Hi All, In the flat we have a uPVC back door that up until the last 6 months has barely seen any action for nearly 20 years so the mechanism has had very little wear. All seemed fine except we've tried to open it this week and the key rotates to the point it would normally "unlock" but won't turn any further so the mechanism remains unlocked.
Any ideas as to how to open the door? It doesn't appear to be a door drop issue but if the mech. has worn/siezed to the point of not allowing the door to be unlocked how can the door be opened to replace the mechanism?
Oh, I was going to suggest trying to lift the door a little with the handle, or push it in towards or away from the hinges a little, in case it wasn't heel'n'toed properly and has sunk.
Tried lifting the door with the handle to give it a bit more upwards gain. My son has since returned and said it was getting a little sensitive and the key needed to be in just the right position!
The key its self rotates nicely but comes to a mechanical "stop" at which point it would normally click and de-latch or whatever the term is but it feels like its simply hitting an interlock which from my limited experience would be because the gearbox hasn't wound the "slider" out far enough.
'tis a dilemma and no useful youtube videos showing the same problem that I can find but it must be fairly common.
There are quite a few different WD40 products these days including lithium grease, PTFE, penetrant etc.
(having said that, I don't buy the "WD40 is not a lubricant" line anyway
- one of its constituents is a light machine oil - so it definitely does lubricate.

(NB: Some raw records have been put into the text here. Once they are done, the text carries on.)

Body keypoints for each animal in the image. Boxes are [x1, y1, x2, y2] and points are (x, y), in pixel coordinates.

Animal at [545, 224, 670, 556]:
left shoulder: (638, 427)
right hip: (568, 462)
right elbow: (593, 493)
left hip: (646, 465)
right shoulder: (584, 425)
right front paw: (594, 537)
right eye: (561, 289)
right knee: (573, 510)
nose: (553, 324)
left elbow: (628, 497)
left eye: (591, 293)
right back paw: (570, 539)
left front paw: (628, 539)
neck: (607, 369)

It may not be as good as alternatives in some applications - but it will work)
Depending on the type of lock mechanism oil can cause problems - it can stop the internals from moving as it thickens with age. The traditional lubricant is graphite, but that can cause problems anywhere that you don't want a fine conductive powder. Light lubricants containing PTFE are a good compromise in terms of penetrating and easing, then leaving an effective dry lubricant behind.

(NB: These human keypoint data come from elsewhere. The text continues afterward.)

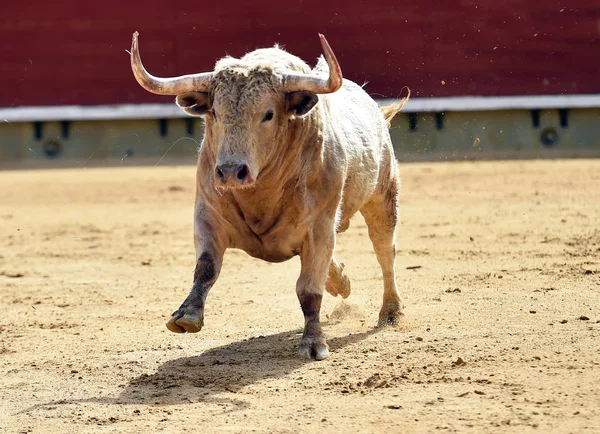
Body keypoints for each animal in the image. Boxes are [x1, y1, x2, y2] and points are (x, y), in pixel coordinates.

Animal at [129, 33, 406, 360]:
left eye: (269, 114)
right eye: (215, 113)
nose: (231, 171)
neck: (262, 193)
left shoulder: (320, 227)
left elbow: (308, 289)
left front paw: (314, 342)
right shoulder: (208, 214)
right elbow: (206, 267)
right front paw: (187, 316)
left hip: (383, 197)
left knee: (384, 251)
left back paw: (391, 312)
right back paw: (342, 281)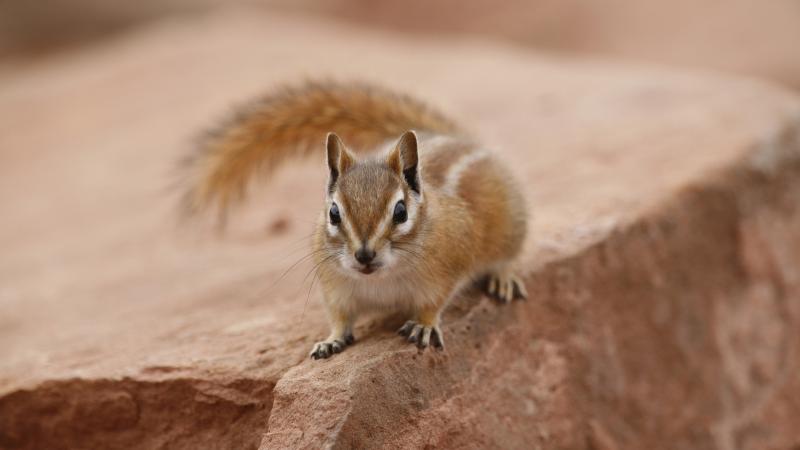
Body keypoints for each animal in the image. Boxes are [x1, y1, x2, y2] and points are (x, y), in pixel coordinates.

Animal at [181, 81, 528, 359]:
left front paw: (424, 325)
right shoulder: (336, 287)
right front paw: (331, 340)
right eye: (334, 213)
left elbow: (433, 304)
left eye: (400, 212)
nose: (364, 254)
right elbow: (340, 318)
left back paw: (504, 278)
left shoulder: (445, 272)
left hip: (511, 232)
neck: (381, 281)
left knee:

I'm a big fan of the PTFE based lubricants BUT I used it a little excessively on the UPVC back door at home when the mechanismwas getting worn and when I finally had to replace the gearbox the PTFE had gummed everything up so it's worth bearing in mind that PTFE spray is something that should in my experience be used lightly and very infrequently for "blind" lubrication as it builds up and doesn't seem to wear away.
I have silicone oil in my armoury and some copper grease but in aerosol form that might work although, like John, I believe WD-40 type products do indeed lubricate although they "may" attract dirt unlike PTFE but as I've found that also presents it's own issues.
The ‘traditional’ WD-40 is a water dispersant but does constant an ‘oily’ substance - I think originally whale oil based but that may be incorrect. I certainly doubt it is whale oil now. It can lubricate but it also goes ‘sticky’. Inside locks oils ( and WD40) can cause the ‘pins’ to stick up, preventing the lock from working. This is especially true in locks design to be ‘anti pick’ which have two part pins to (in theory) make it impossible to ‘lift’ a pin an hold it up by tension - the theory behind picking a lock or using the wrong key to ‘bounce’ the pins one at a time.
From your description, I suspect the problem wasn’t the lock pins. Probably either the level on the lock was sticking - I had this recently on a wheel lock- or in the door mechanism.
We had a door lock fail in a similar manner. Fortunately it was still under warranty but I wasn’t around when they fixed it to see how they opened the door. Certainly the lock rotated as it should and they replaced the Euro lock. As far as I know, that is all they replaced so I suspect a lever problem.
Bloomin' Thunderbird... Not sure when it changed but forever the "reply" button replied to the usenet post but now it replies directly to the message posters' address which almost certainly is inactive...
Anywaythe "Followup" message I sent but didn't is as follows:
On 16/07/2022 15:52, Andy Burns wrote: > Andrew wrote: >
I'm thinking I might have to snap the euro lock. (having just found that is a method used by crims and lock people alike and how to apply pressure with an adjustable spanner to break it)
I can turn the key without issue but right at the bit it should clunk and retract the deadbolt it just hits a solid stop. I've tried liftinng and wiggling etc but it seems to me that the gearbox has worn to the point it no longer moves the locking bits far enough to through their cycle to disengage whatever bit stops the barrel fully rotating.
We have another door on the property which never gets used and that one had dropped and was rectified with hinge adjustment. I can get access to the outside so will give the hinges a full "tweak" but given the amount I've already been moving the door I don't believe it's a door drop issue.
It's odd that it might be gearbox though as the door although 20 years old has had extremely limited operation in its lifetime so perhaps lack of use has caused a problem.
Either way it's still not opening so I think a more brute-force method might need to be applied but I WILL try the hinges again and see if they go any further.